Surrounded by hundreds of acres of farmland, Hanover Winery offers a rural setting alongside its 28 handcrafted wines produced on-site. Options range from dry to sweet, and visitors are welcome to stop by the tasting room to sample and even ask the winemaker questions about what’s in their glass.  

“It’s a very warm, friendly feeling,” explains Eddie McDonald, who co-founded the winery with his wife in 2007.

Live music at the winery on Fridays and Saturdays throughout the summer showcases local talent, and there is a wine festival held every August. But any warm day is a good time to enjoy the winery’s outdoor seating area, which offers a view of a pond and plenty of natural scenery.

“It’s a nice country setting with a lot of wildlife,” adds McDonald. Open Thur.–Sat.; 2121 Morman Rd., Hamilton 45013, 513/863-3119,


Uptown Oxford

Twenty locally owned stores — ranging from boutiques to jewelry stores to gift shops — line the brick streets of Oxford’s historic business district, drawing locals, visitors and students from nearby Miami University.

The Apple Tree, a boutique that offers clothing, accessories and gifts, has called the district home since 1979. The store caters primarily to students, but co-owner Cheri Corcoran’s one-stop shop aims to serve everyone.

“In a town this small, the number of businesses is limited,” says employee Lisa Wespiser, who serves as the store’s buyer. “It’s nice to be able to do everything right in one spot.”

Juniper and BlueTique Cheap Chic offer affordable and trendy women’s clothing, Bill’s Art Store stocks supplies for artists of all types, and Bird House Antiques sells collectibles and other gift items. Mac & Joe’s is the city’s oldest continuously operating tavern, and it is just one of the bars and restaurants that offer nightlife and dining options to complement the daytime shopping experience.

The second and third floors of the buildings in this three-block district are home to student and residential housing as well as city offices and the local chamber of commerce. The park located in the center of the district was once used as a grazing station for horses. It’s now home to a weekly farmers market and serves as a community gathering place for events and festivals.  

“It’s a pretty vibrant spot,” says Jessica Greene, executive director of the Oxford Visitors Bureau. “It’s a really strong mix of students, locals and visitors. It’s really the hub of all things that go on in Oxford.” Park located at the corner of High and Main streets, Oxford 45056,

Ohio Valley Antique Mall

Collectibles, books, vintage clothing and furniture are just the beginning of what shoppers discover at the Cincinnati area’s largest multidealer antique store. This shopping destination features more than 450 vendors within its 65,000 square feet.  

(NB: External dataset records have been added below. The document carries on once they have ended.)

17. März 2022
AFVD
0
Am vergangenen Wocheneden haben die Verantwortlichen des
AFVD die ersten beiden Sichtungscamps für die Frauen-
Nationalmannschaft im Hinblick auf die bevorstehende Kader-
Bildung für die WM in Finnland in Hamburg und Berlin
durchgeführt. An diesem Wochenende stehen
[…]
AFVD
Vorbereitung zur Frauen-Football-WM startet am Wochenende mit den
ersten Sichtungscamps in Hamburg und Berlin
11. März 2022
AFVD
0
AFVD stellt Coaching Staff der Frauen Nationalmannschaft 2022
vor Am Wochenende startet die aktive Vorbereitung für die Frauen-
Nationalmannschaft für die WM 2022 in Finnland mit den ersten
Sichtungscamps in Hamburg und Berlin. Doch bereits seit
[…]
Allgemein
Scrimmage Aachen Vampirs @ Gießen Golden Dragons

“People usually feel overwhelmed when they walk through the door because they don’t expect it to be as big as it is,” says owner Paula Faxon.

Maps are available to help visitors, and each aisle is marked with a street name to ease navigation. New items can be found in the design decor section near the back. But exploring brings rewards and fun discoveries, such as dealers that have antiques dating back to the late 1700s.